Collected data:
-------------------------

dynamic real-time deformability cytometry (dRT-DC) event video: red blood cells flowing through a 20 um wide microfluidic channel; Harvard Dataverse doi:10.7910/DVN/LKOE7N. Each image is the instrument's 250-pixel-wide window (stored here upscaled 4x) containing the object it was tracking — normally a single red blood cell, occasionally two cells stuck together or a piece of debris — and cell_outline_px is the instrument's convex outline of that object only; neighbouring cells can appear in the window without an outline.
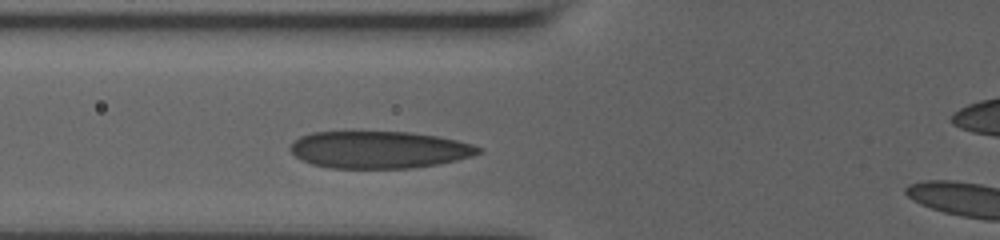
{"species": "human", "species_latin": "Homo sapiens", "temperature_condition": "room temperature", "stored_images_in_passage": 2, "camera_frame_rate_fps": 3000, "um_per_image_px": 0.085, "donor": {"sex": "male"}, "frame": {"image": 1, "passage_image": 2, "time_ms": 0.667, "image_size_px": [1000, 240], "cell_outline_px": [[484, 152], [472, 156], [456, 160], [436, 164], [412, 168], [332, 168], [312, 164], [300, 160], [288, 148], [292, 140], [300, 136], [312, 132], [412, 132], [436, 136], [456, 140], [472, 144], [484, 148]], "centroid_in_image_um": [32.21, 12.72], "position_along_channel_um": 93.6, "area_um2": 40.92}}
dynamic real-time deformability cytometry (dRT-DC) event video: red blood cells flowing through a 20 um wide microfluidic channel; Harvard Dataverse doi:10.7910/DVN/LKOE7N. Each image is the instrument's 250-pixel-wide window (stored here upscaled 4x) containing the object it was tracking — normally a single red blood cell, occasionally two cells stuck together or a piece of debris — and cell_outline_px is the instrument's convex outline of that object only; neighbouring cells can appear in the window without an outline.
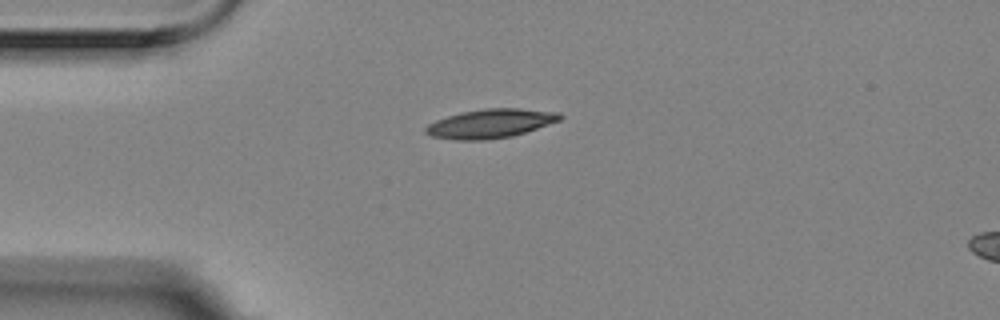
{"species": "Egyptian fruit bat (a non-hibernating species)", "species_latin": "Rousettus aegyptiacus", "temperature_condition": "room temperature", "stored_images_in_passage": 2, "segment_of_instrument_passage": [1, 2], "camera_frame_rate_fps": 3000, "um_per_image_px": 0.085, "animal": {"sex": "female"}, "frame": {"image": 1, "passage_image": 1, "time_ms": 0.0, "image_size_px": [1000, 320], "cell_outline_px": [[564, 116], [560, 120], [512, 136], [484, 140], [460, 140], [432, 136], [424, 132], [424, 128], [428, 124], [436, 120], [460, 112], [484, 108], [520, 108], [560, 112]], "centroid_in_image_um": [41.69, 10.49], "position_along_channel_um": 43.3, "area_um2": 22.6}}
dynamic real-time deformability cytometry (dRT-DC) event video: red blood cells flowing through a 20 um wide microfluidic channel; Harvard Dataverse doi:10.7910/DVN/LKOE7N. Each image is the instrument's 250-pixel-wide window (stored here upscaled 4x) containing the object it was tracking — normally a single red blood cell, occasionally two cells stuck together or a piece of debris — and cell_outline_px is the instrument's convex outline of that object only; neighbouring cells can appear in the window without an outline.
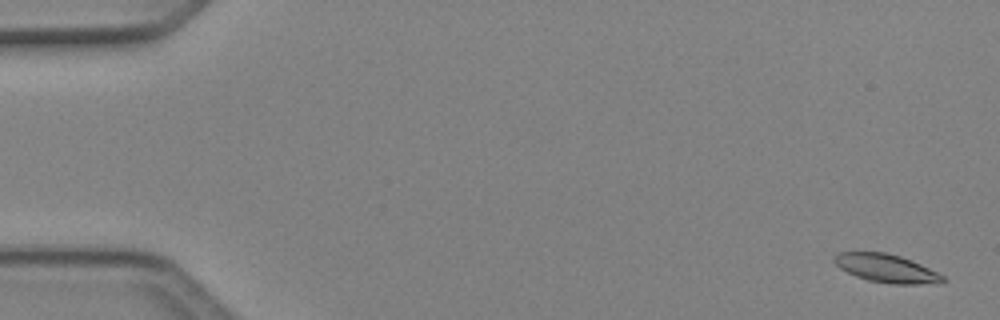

-------------------------

PROBLEM STATEMENT: Restate each of the entries above word for word and skip every image.

EXERCISE ANSWER:
dynamic real-time deformability cytometry (dRT-DC) event video: red blood cells flowing through a 20 um wide microfluidic channel; Harvard Dataverse doi:10.7910/DVN/LKOE7N. Each image is the instrument's 250-pixel-wide window (stored here upscaled 4x) containing the object it was tracking — normally a single red blood cell, occasionally two cells stuck together or a piece of debris — and cell_outline_px is the instrument's convex outline of that object only; neighbouring cells can appear in the window without an outline.
{"species": "human", "species_latin": "Homo sapiens", "temperature_condition": "room temperature", "stored_images_in_passage": 2, "camera_frame_rate_fps": 3000, "um_per_image_px": 0.085, "donor": {"sex": "male"}, "frame": {"image": 1, "passage_image": 2, "time_ms": 0.667, "image_size_px": [1000, 240], "cell_outline_px": [[484, 152], [472, 156], [456, 160], [436, 164], [412, 168], [332, 168], [312, 164], [300, 160], [288, 148], [292, 140], [300, 136], [312, 132], [412, 132], [436, 136], [456, 140], [472, 144], [484, 148]], "centroid_in_image_um": [32.21, 12.72], "position_along_channel_um": 93.6, "area_um2": 40.92}}
dynamic real-time deformability cytometry (dRT-DC) event video: red blood cells flowing through a 20 um wide microfluidic channel; Harvard Dataverse doi:10.7910/DVN/LKOE7N. Each image is the instrument's 250-pixel-wide window (stored here upscaled 4x) containing the object it was tracking — normally a single red blood cell, occasionally two cells stuck together or a piece of debris — and cell_outline_px is the instrument's convex outline of that object only; neighbouring cells can appear in the window without an outline.
{"species": "Egyptian fruit bat (a non-hibernating species)", "species_latin": "Rousettus aegyptiacus", "temperature_condition": "room temperature", "stored_images_in_passage": 2, "segment_of_instrument_passage": [1, 2], "camera_frame_rate_fps": 3000, "um_per_image_px": 0.085, "animal": {"sex": "female"}, "frame": {"image": 1, "passage_image": 1, "time_ms": 0.0, "image_size_px": [1000, 320], "cell_outline_px": [[564, 116], [560, 120], [512, 136], [484, 140], [460, 140], [432, 136], [424, 132], [424, 128], [428, 124], [436, 120], [460, 112], [484, 108], [520, 108], [560, 112]], "centroid_in_image_um": [41.69, 10.49], "position_along_channel_um": 43.3, "area_um2": 22.6}}
dynamic real-time deformability cytometry (dRT-DC) event video: red blood cells flowing through a 20 um wide microfluidic channel; Harvard Dataverse doi:10.7910/DVN/LKOE7N. Each image is the instrument's 250-pixel-wide window (stored here upscaled 4x) containing the object it was tracking — normally a single red blood cell, occasionally two cells stuck together or a piece of debris — and cell_outline_px is the instrument's convex outline of that object only; neighbouring cells can appear in the window without an outline.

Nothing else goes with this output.